I've got a backlog of movies that I recorded during one free preview weekend or another, and I generally try to get through them as they come up on the premium channels again. This means that I now get the chance to blog about Harlem Nights, which has an airing tonight at 11:30 PM on HBO Comedy.
The movie starts off with a scene in Harlem, 1918. Sugar Ray (Richard Pryor) runs an underground floating craps game somewhere in Harlem. One night during the game, a young boy who runs errands for Ray shows up, much to the consternation of one of the gamblers, who claims that kids bring him bad luck. Ray has the reaction of "yeah, right", and besides, he's the one running the game, so the kid stays. The other guy craps out, and then threatens to knife Ray to death if he doesn't get his money back. Ray has a gun for just this sort of thing, but wouldn't you know it, the kid has already taken it to shoot the other guy dead just in case.

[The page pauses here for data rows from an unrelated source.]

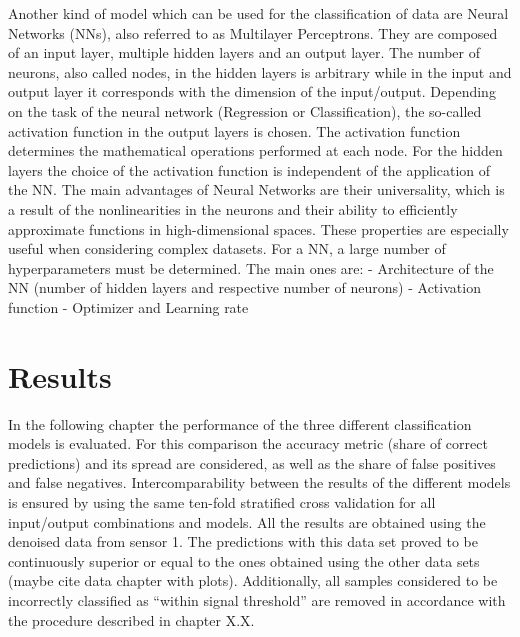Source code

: \documentclass[12pt]{report}
\begin{document}
Another kind of model which can be used for the classification of data are Neural Networks (NNs), also referred to as Multilayer Perceptrons. They are composed of an input layer, multiple hidden layers and an output layer. The number of neurons, also called nodes, in the hidden layers is arbitrary while in the input and output layer it corresponds with the dimension of the input/output. Depending on the task of the neural network (Regression or Classification), the so-called activation function in the output layers is chosen. The activation function determines the mathematical operations performed at each node. For the hidden layers the choice of the activation function is independent of the application of the NN.
The main advantages of Neural Networks are their universality, which is a result of the nonlinearities in the neurons and their ability to efficiently approximate functions in high-dimensional spaces. These properties are especially useful when considering complex datasets.
For a NN, a large number of hyperparameters must be determined. The main ones are:\newline\newline
-	Architecture of the NN (number of hidden layers and respective number of neurons)\newline
-	Activation function\newline
-	Optimizer and Learning rate\newline\newline



\chapter{Results}
In the following chapter the performance of the three different classification models is evaluated. For this comparison the accuracy metric (share of correct predictions) and its spread are considered, as well as the share of false positives and false negatives.
Intercomparability between the results of the different models is ensured by using the same ten-fold stratified cross validation for all input/output combinations and models.
All the results are obtained using the denoised data from sensor 1. The predictions with this data set proved to be continuously superior or equal to the ones obtained using the other data sets (maybe cite data chapter with plots). 
Additionally, all samples considered to be incorrectly classified as “within signal threshold” are removed in accordance with the procedure described in chapter X.X.
\end{document}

Twenty years pass. Ray, having found out the kid is an orphan, raised the kid as his own son, giving him the nickname Quick (Eddie Murphy). Ray and Quick are running a swanky but thoroughly gray-market at best club called Sugar Ray's, which offers gambling and a brothel run by Ray's friend Madame Vera (Della Reese before she was fondled by an angel). Among the people running the craps tables is Bennie (Redd Foxx), who had been at that fateful craps game two decades earlier.

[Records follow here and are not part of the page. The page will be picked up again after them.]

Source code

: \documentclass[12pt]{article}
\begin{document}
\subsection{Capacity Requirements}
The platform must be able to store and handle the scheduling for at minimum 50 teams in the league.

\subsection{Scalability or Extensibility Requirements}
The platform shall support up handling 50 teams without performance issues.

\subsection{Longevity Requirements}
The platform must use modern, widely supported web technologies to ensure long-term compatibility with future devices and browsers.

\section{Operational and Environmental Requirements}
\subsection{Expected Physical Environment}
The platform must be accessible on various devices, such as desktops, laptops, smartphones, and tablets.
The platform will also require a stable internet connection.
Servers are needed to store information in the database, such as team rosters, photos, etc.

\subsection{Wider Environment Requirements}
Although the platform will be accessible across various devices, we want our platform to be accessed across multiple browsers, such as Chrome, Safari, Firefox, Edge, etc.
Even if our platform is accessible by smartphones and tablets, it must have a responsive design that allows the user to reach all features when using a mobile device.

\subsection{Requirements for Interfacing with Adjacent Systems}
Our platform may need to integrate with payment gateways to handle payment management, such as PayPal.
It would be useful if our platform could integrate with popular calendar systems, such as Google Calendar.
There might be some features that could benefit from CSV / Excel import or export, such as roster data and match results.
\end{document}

However, the sort of club that Ray runs is usually the province of gangsters. Bugsy Calhoune (Michael Lerner) is the gangster who seems to have a monopoly on such clubs in Manhattan, so he sends one of his black enforcers, Tommy Smalls, to check out Sugar Ray's to try to find out how much they make so that Bugsy can give Sugar Ray an offer he can't refuse. Tommy brings along the lovely Creole woman Dominique La Rue (Jasmine Guy) along, and Quick immediately falls for her, not realizing that it's a trap. For not only is Bugsy a violent mobster, he's got corrupt police on his side in the form of detective Phil Cantone (Danny Aiello).
Eventually, Bugsy does make Sugar Ray that offer, which amounts to taking two-thirds off the top, so you can understand why Sugar Ray wouldn't want to take it even though there's a good chance it will lead to him and everybody else high up in the club getting shot. And indeed, Quick does have to run for his life and lay low when Bugsy starts sending people after him. So Sugar Ray comes up with a plan to double cross Bugsy.
Bugsy will be handling the betting for the boxing title fight, between black champion Jenkins and a white Irish challenger. The thinking is that all the white people will make the sucker bet on the white guy even though Jenkins is a heavy favorite. So Sugar Ray and his associates will also bet on the white guy to make Bugsy think that Jenkins has been paid to throw the fight, and try to cover things himself. Meanwhile, Sugar Ray will take the money bet on the fight while it's being transported.
Harlem Nights, in addition to starring Eddie Murphy, was also directed by him, and that's where a lot of the flaws of the movie come in. It's a formulaic, by-the-numbers movie, which isn't necessarily a terrible thing, beyond the fact that there's nothing original here. Heck, it was already almost 20 years since movies like Shaft started mainstreaming black crime movies, although I don't think most of them were period pieces like Harlem Nights.
The other problem the movie has is that it's not quite sure what genre it wants to be. Tonight's showing is on HBO Comedy, and my box guide has it listed as a comedy, but it's really more of a lighter drama that has some humor to break up the tension. It's not as serious as the 1930s gangster movies, but it's not a straight comedy either, and that doesn't always work considering how many of the leads had a reputation for comedy instead of drama.
Still, Harlem Nights is an interesting misfire that certainly deserves at least one viewing. There's a reason why it was a critical failure but reasonably successful commercially on its first release back in 1989.